• **PROBLEM TO SOLVE**:
Show each line from the records below in which the word "elbow" occurs.

--- --- ---

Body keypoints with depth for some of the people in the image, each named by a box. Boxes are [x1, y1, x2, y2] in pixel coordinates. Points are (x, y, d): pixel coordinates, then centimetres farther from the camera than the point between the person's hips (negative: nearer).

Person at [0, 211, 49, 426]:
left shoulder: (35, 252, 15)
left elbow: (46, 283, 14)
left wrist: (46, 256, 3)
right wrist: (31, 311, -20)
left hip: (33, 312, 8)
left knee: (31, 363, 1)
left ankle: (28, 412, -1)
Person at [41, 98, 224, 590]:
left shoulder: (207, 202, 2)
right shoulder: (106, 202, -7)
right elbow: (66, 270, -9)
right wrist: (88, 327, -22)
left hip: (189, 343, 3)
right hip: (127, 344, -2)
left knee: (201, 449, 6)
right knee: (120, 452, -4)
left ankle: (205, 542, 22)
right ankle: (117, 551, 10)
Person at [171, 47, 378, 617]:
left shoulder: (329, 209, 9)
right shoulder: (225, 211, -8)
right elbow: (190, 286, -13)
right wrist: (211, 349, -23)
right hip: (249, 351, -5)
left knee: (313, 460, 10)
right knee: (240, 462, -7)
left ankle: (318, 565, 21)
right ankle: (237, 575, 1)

--- --- ---

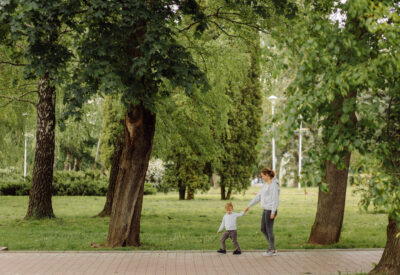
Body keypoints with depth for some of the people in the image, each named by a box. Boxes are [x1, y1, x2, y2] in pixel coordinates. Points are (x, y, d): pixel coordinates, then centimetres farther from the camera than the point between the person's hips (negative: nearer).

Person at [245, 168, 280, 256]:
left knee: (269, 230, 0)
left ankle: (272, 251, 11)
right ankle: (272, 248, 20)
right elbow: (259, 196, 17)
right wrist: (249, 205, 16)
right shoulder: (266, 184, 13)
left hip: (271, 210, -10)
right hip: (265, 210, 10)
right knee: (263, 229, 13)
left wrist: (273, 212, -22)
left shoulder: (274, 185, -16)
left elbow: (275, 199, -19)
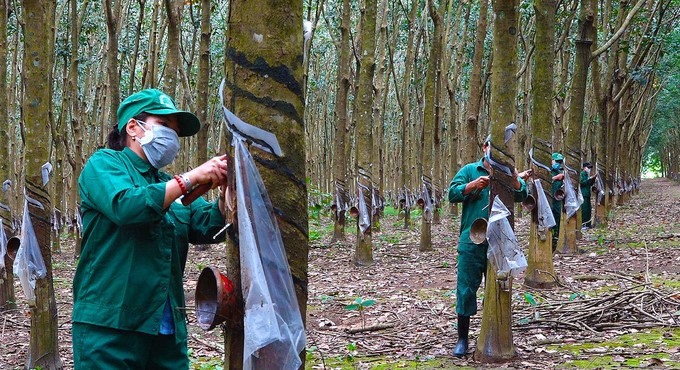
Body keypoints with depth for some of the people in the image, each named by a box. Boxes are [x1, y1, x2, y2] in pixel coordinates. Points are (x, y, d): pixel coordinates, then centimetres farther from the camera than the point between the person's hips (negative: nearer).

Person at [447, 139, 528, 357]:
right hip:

--- --- ---

• **THE COMPLETED TASK**:
left elbow: (46, 283, 14)
right elbow: (66, 270, -9)
right elbow: (190, 286, -13)
right elbow: (259, 196, 17)
left elbow: (275, 199, -19)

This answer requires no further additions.